Placing 9-1-1 calls: When you make a 9-1-1 emergency call, the VoIP service will attempt to automatically route your 9-1-1 call through a third-party service provider to the Public Safety Answering Point (“PSAP”) corresponding to your address of record on your account. However, due to the limitations of the VoIP telephone services, your 9-1-1 call may be routed to a different location than that which would be used for traditional 9-1-1 dialing. For example, your call may be forwarded to a third-party specialized call centre that handles emergency calls. This call centre is different from the PSAP that would answer a traditional 9-1-1 call which has automatically generated your address information, and consequently, you may be required to provide your name, address, and telephone number to the call centre.

How your information is provided: The VoIP service will attempt to automatically provide the PSAP dispatcher or emergency service operator with the name, address and telephone number associated with your account. However, for technical reasons, the dispatcher receiving the call may not be able to capture or retain your name, phone number or physical location. Therefore, when making a 9-1-1 emergency call, you must immediately inform the dispatcher of your location (or the location of the emergency, if different). If you are unable to speak, the dispatcher may not be able to locate you if your location information is not up to date.

Correctness of information: You are responsible for providing, maintaining, and updating correct contact information (including name, residential address and telephone number) with your account. If you do not correctly identify the actual location where you are located, or if your account information has recently changed or has otherwise not been updated, 9-1-1 calls may be misdirected to an incorrect emergency response site.

Disconnections: You must not disconnect the 9-1-1 emergency call until told to do so by the dispatcher, as the dispatcher may not have your number or contact information. If you are inadvertently disconnected, you must call back immediately.

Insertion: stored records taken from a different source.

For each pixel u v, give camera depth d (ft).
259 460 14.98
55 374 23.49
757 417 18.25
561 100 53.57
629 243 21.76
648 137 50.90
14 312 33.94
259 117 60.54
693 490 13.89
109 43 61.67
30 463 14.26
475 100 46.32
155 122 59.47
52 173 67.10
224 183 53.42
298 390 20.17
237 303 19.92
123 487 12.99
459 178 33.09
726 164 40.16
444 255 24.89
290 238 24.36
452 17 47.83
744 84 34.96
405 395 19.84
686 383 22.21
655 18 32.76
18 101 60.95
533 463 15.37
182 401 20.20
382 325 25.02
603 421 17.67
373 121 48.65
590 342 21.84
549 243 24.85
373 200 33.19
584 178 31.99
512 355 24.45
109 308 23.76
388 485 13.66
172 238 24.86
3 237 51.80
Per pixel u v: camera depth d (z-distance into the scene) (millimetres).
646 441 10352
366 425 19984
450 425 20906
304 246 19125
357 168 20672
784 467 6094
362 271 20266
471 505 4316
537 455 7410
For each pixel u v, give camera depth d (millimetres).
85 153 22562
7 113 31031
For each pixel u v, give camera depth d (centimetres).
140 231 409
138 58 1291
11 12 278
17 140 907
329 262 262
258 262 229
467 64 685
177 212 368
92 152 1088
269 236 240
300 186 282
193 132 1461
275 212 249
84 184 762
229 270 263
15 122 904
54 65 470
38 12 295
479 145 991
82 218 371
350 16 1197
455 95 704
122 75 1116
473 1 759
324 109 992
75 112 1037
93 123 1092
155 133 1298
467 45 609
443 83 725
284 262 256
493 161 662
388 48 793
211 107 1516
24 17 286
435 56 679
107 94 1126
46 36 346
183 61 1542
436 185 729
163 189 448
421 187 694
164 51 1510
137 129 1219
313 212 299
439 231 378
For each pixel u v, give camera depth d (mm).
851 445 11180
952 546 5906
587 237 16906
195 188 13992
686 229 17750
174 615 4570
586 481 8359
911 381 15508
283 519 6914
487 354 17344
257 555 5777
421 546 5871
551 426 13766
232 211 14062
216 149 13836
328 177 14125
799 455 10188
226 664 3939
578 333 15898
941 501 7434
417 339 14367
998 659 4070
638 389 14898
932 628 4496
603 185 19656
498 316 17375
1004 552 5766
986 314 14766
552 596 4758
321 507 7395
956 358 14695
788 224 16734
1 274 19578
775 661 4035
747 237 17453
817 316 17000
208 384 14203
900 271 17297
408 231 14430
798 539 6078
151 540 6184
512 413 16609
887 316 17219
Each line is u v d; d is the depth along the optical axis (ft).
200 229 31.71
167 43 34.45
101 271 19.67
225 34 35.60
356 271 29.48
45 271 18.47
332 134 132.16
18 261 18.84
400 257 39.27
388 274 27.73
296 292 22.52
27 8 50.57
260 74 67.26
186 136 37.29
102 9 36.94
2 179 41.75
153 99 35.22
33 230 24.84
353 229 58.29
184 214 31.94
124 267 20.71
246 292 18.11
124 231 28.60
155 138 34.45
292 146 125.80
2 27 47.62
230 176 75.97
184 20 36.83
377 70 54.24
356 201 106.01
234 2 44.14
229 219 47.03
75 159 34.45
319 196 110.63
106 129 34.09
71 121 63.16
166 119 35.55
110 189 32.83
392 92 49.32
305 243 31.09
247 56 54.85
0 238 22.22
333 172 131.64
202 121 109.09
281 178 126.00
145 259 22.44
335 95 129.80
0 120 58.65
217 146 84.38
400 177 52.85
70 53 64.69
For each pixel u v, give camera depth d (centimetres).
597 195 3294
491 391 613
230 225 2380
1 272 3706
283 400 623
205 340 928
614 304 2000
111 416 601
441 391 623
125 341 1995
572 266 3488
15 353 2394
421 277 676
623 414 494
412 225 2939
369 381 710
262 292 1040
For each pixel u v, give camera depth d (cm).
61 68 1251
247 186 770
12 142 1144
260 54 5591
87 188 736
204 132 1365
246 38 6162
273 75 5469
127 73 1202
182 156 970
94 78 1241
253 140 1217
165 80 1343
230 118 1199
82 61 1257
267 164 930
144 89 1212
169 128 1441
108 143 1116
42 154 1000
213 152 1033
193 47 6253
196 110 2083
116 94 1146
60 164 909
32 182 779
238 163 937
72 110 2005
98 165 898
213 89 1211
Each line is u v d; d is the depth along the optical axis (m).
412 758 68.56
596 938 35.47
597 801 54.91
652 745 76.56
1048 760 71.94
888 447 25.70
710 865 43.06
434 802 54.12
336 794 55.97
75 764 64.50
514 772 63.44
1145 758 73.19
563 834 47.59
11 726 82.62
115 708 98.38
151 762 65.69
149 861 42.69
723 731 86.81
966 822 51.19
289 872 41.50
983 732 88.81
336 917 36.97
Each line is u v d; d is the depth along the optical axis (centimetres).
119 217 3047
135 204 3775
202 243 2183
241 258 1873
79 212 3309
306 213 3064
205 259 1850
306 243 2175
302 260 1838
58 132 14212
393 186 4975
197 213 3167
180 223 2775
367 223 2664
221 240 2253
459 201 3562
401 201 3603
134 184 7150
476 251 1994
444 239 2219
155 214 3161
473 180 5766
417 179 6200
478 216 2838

Connection time: For technical reasons, including network congestion, it is possible that a 9-1-1 emergency call will produce a busy signal or will take longer to connect when compared with traditional 9-1-1 calls.
9-1-1 calls may not function: For technical reasons, the functionality of 9-1-1 VoIP emergency calls may cease or be curtailed in various circumstances, including but not limited to:

Failure of service or your service access device – if your system access equipment fails or is not configured correctly, or if your VoIP service is not functioning correctly for any reason, including power outages, VoIP service outage, suspension or disconnection of your service due to billing issues, network or Internet congestion, or network or Internet outage in the event of a power, network or Internet outage; you may need to reset or reconfigure the system access equipment before being able to use the VoIP service, including for 9-1-1 emergency calls; and changing locations – if you move your system access equipment to a location other than that described in your account information or otherwise on record with NetAccess.

Alternate services: If you are not comfortable with the limitations of 9-1-1 emergency calls, NetAccess recommends that you terminate the VoIP services or consider an alternate means for accessing traditional 9-1-1 emergency services.

Inform other users: You are responsible for notifying, and you agree to notify, any user or potential users of your VoIP services of the nature and limitations of 9-1-1 emergency calls on the VoIP services as described herein.

Liability: Customers are advised to review this section with respect to NetAccess’ limitations of liability (as appropriate to each company).